## EXERCISE INSTRUCTIONS
Filter the listing so that only lines with the word "Üsküdar" remain.

## SOURCE RECORDS

::::::::::

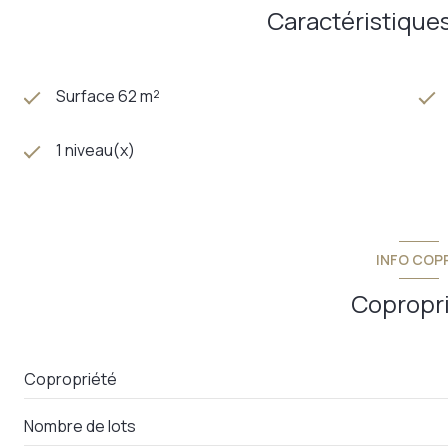
Caractéristiques
Surface 62 m²
1 niveau(x)
INFO COP
Copropr
Copropriété
Nombre de lots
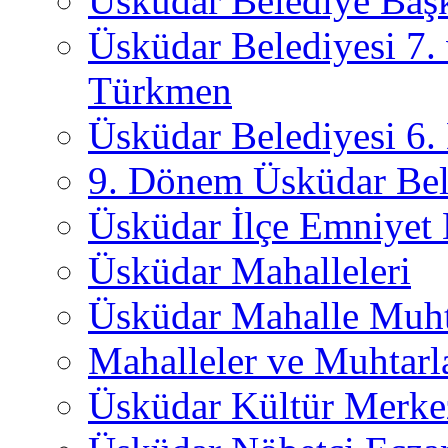
Üsküdar Belediye Başk
Üsküdar Belediyesi 7.
Türkmen
Üsküdar Belediyesi 6
9. Dönem Üsküdar Bel
Üsküdar İlçe Emniyet
Üsküdar Mahalleleri
Üsküdar Mahalle Muht
Mahalleler ve Muhtarl
Üsküdar Kültür Merkez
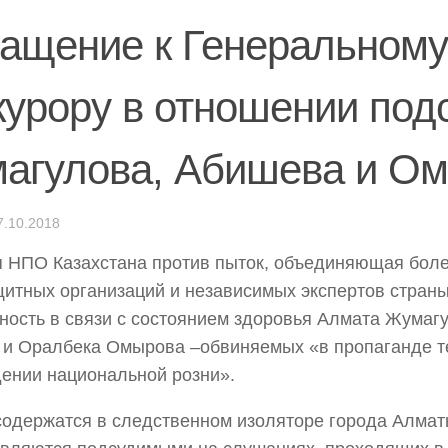
ащение к Генеральному
курору в отношении по
агулова, Абишева и О
7.10.2018
 НПО Казахстана против пыток, объединяющая боле
итных организаций и независимых экспертов стран
ность в связи с состоянием здоровья Алмата Жумаг
и Оралбека Омырова –обвиняемых «в пропаганде т
ении национальной розни».
содержатся в следственном изоляторе города Алматы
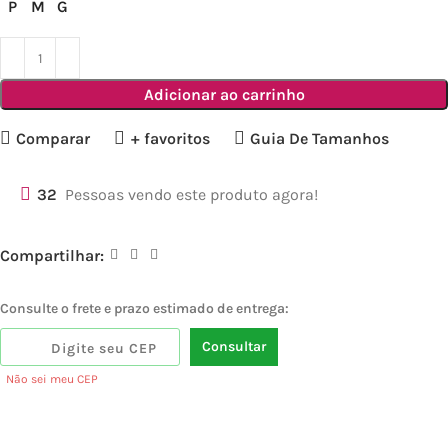
P
M
G
Adicionar ao carrinho
Comparar
+ favoritos
Guia De Tamanhos
32
Pessoas vendo este produto agora!
Compartilhar:
Consulte o frete e prazo estimado de entrega:
Consultar
Não sei meu CEP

::::::::::

## TASK RESULT
Üsküdar Belediye Başk
Üsküdar Belediyesi 7.
Üsküdar Belediyesi 6
9. Dönem Üsküdar Bel
Üsküdar İlçe Emniyet
Üsküdar Mahalleleri
Üsküdar Mahalle Muht
Üsküdar Kültür Merkez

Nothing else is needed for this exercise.